Not a cent of the Respondent's money goes to fund religion. If you placed an electronic tag to track and monitor each cent that the Respondent plaintiffs pay in tax, not a cent, not a fraction of a cent, would go into any religious school's coffers.

     Justice Breyer asked the Soliciter General whether taxpayers would have standing to challenge a program whereby people instruct the government to pay their tax money to religious institutions.  Katyal said that so long as the government did not discriminate among different religions or between religious and non-religious organizations, there would be no taxpayer standing in that case either:

JUSTICE BREYER:  The taxpayers who are religious will be able to check a box and the check that they send to the IRS … what happens is that that check is cashed by an official and the cash is given to the local priest to say prayers for the individual who contributed the money. And in your view, there is no one who could challenge that?

***

GENERAL KATYAL:  I don't think that any taxpayer could challenge that.

     In response to that answer, Justice Ginsburg asked whether under the government's theory anybody would have standing to challenge the Arizona law.  Katyal's response prompted another reaction from Justice Ginsburg:

JUSTICE GINSBURG: Counsel, does anyone have standing, in your view, to challenge this scheme?

GENERAL KATYAL: The way this scheme is set up, our answer is no.  …

JUSTICE GINSBURG: … [I]sn't the underlying premise of Flast v. Cohen that the Establishment Clause will be unenforceable unless we recognize taxpayer standing?

GENERAL KATYAL: I don't see that, Justice Ginsburg, in Flast.

     Justice Kagan pointed out to the Soliciter General that the Supreme Court has decided numerous Establishment Clause cases in which taxpayer dollars did not flow directly to religious organizations, but taxpayers nevertheless had standing to challenge the government programs in question:

JUSTICE KAGAN: So if you are right, General Katyal, the Court was without authority to decide Walz,Nyquist, Hunt, Mueller, Hibbs, [and] this — this very case, just a few years ago?  That the Court was out of authority to decide any of those cases, but somehow nobody on the Court recognized that fact …?

     After a bit of waffling, Justice Kennedy forced the Soliciter General to directly answer Justice Kagan's question:

JUSTICE KENNEDY: I just want to make sure I heard your answer to the — you said your answer is yes.  In other words, you agree with Justice Kagan's criticism of those cases and you said, yes, she's right; those cases were wrongly decided.

USING THE INFORMATION:
1) Write out the portion of the taxpayer-standing excerpt between "Justice Kagan pointed" and "that fact …?", inclusive.
2) Continue the taxpayer-standing excerpt from where it stops.

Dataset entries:

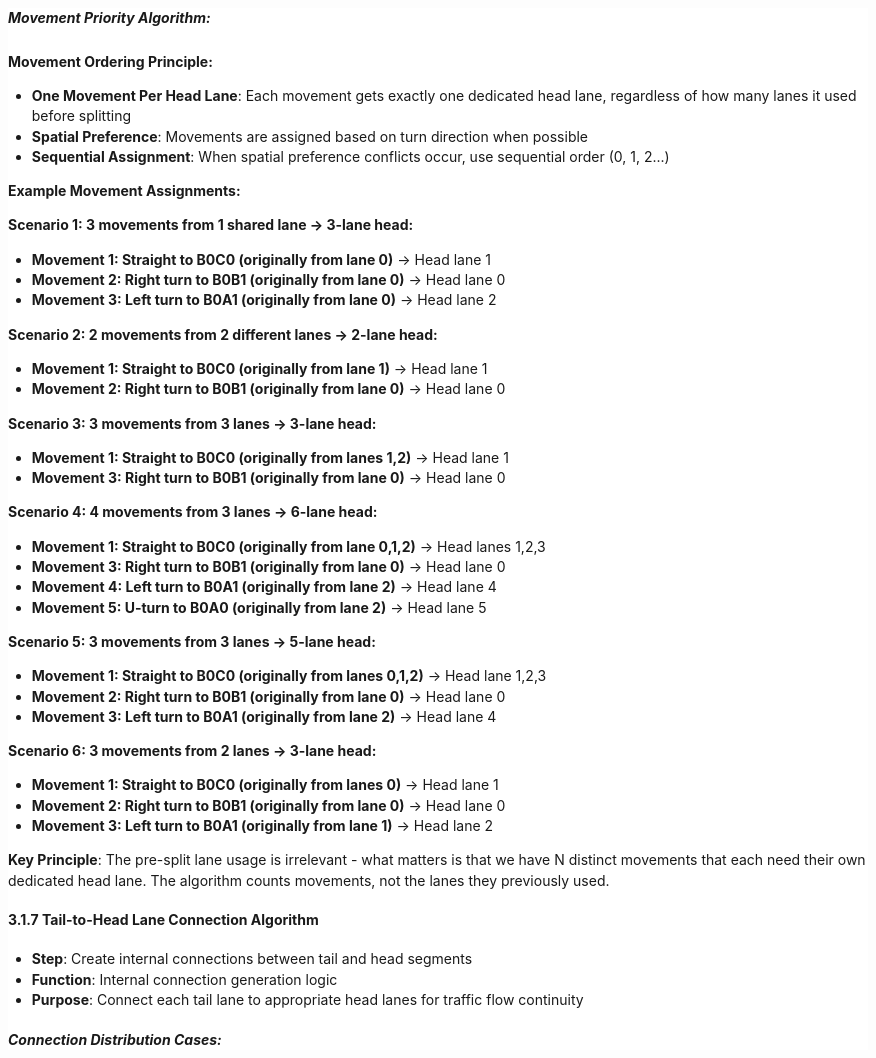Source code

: ##### Movement Priority Algorithm:

**Movement Ordering Principle:**

- **One Movement Per Head Lane**: Each movement gets exactly one dedicated head lane, regardless of how many lanes it used before splitting
- **Spatial Preference**: Movements are assigned based on turn direction when possible
- **Sequential Assignment**: When spatial preference conflicts occur, use sequential order (0, 1, 2...)

**Example Movement Assignments:**

**Scenario 1: 3 movements from 1 shared lane → 3-lane head:**

- **Movement 1: Straight to B0C0 (originally from lane 0)** → Head lane 1
- **Movement 2: Right turn to B0B1 (originally from lane 0)** → Head lane 0
- **Movement 3: Left turn to B0A1 (originally from lane 0)** → Head lane 2

**Scenario 2: 2 movements from 2 different lanes → 2-lane head:**

- **Movement 1: Straight to B0C0 (originally from lane 1)** → Head lane 1
- **Movement 2: Right turn to B0B1 (originally from lane 0)** → Head lane 0

**Scenario 3: 3 movements from 3 lanes → 3-lane head:**

- **Movement 1: Straight to B0C0 (originally from lanes 1,2)** → Head lane 1
- **Movement 3: Right turn to B0B1 (originally from lane 0)** → Head lane 0

**Scenario 4: 4 movements from 3 lanes → 6-lane head:**

- **Movement 1: Straight to B0C0 (originally from lane 0,1,2)** → Head lanes 1,2,3
- **Movement 3: Right turn to B0B1 (originally from lane 0)** → Head lane 0
- **Movement 4: Left turn to B0A1 (originally from lane 2)** → Head lane 4
- **Movement 5: U-turn to B0A0 (originally from lane 2)** → Head lane 5

**Scenario 5: 3 movements from 3 lanes → 5-lane head:**

- **Movement 1: Straight to B0C0 (originally from lanes 0,1,2)** → Head lane 1,2,3
- **Movement 2: Right turn to B0B1 (originally from lane 0)** → Head lane 0
- **Movement 3: Left turn to B0A1 (originally from lane 2)** → Head lane 4

**Scenario 6: 3 movements from 2 lanes → 3-lane head:**

- **Movement 1: Straight to B0C0 (originally from lanes 0)** → Head lane 1
- **Movement 2: Right turn to B0B1 (originally from lane 0)** → Head lane 0
- **Movement 3: Left turn to B0A1 (originally from lane 1)** → Head lane 2

**Key Principle**: The pre-split lane usage is irrelevant - what matters is that we have N distinct movements that each need their own dedicated head lane. The algorithm counts movements, not the lanes they previously used.

#### 3.1.7 Tail-to-Head Lane Connection Algorithm

- **Step**: Create internal connections between tail and head segments
- **Function**: Internal connection generation logic
- **Purpose**: Connect each tail lane to appropriate head lanes for traffic flow continuity

##### Connection Distribution Cases:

ANSWERS PROVIDED:
1)
Justice Kagan pointed out to the Soliciter General that the Supreme Court has decided numerous Establishment Clause cases in which taxpayer dollars did not flow directly to religious organizations, but taxpayers nevertheless had standing to challenge the government programs in question:

JUSTICE KAGAN: So if you are right, General Katyal, the Court was without authority to decide Walz,Nyquist, Hunt, Mueller, Hibbs, [and] this — this very case, just a few years ago?  That the Court was out of authority to decide any of those cases, but somehow nobody on the Court recognized that fact …?

2)
[More waffling]

JUSTICE KENNEDY: But you would have said there would have been no standing in those cases.

GENERAL KATYAL: No taxpayer — no taxpayer standing. …

     Attorney Paula Bickett argued on behalf of the State of Arizona.  Her first words clearly and concisely framed her argument:

Arizona's tuition tax credit does not violate the Establishment Clause, because it's a neutral law that results in scholarship programs of private choice. It's neutral because, like the tax deduction that the Court upheld in Mueller, it's one of many tax-saving devices, including some 26 other credits that are available to Arizona taxpayers on a neutral basis.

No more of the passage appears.